▸ **TASK ITEM**: Using the listing below, copy exactly the lines from the one containing "tft-owner@brainiac.com" to the one containing "https://guichet.public.lu/en/citoyens/", both lines included, and no others.

********

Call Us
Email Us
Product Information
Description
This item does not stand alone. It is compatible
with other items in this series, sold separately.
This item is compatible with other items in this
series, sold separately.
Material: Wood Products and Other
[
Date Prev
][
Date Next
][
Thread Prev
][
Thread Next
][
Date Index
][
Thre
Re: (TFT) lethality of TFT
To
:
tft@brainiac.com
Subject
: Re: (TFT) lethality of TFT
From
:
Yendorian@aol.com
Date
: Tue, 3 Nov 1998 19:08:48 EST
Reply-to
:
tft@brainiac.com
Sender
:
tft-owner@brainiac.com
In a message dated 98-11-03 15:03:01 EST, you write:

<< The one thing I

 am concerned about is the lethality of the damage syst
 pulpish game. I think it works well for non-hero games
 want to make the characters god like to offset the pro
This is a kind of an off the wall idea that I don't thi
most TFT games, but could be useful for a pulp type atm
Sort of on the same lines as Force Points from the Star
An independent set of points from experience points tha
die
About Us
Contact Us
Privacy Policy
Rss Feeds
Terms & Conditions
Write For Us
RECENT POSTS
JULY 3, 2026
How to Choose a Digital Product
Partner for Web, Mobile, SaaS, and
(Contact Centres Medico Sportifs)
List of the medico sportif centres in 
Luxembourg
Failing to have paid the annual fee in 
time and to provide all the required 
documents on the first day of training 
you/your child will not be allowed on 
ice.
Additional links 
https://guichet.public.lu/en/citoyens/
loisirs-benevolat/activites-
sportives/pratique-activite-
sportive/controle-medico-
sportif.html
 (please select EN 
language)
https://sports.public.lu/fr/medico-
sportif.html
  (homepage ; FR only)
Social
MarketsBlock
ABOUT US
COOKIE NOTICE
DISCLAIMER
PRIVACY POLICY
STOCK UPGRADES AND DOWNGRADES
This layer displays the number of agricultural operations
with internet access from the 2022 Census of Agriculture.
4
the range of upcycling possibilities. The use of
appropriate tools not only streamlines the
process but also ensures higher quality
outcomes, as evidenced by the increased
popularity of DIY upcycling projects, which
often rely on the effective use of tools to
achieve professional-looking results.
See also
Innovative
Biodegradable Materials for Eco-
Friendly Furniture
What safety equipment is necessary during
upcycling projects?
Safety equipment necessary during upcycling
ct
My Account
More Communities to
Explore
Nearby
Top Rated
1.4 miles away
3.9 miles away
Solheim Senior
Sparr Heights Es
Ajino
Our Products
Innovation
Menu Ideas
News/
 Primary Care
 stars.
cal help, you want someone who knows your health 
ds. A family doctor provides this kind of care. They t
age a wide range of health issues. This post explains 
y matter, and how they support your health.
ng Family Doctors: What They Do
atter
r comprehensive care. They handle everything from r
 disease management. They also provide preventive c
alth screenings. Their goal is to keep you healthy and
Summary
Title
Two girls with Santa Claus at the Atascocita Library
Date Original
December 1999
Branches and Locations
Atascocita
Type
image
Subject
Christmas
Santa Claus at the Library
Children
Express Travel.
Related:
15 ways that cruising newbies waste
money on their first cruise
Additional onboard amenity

********

▸ **TASK OUTPUT**:
tft-owner@brainiac.com
In a message dated 98-11-03 15:03:01 EST, you write:

<< The one thing I

 am concerned about is the lethality of the damage syst
 pulpish game. I think it works well for non-hero games
 want to make the characters god like to offset the pro
This is a kind of an off the wall idea that I don't thi
most TFT games, but could be useful for a pulp type atm
Sort of on the same lines as Force Points from the Star
An independent set of points from experience points tha
die
About Us
Contact Us
Privacy Policy
Rss Feeds
Terms & Conditions
Write For Us
RECENT POSTS
JULY 3, 2026
How to Choose a Digital Product
Partner for Web, Mobile, SaaS, and
(Contact Centres Medico Sportifs)
List of the medico sportif centres in 
Luxembourg
Failing to have paid the annual fee in 
time and to provide all the required 
documents on the first day of training 
you/your child will not be allowed on 
ice.
Additional links 
https://guichet.public.lu/en/citoyens/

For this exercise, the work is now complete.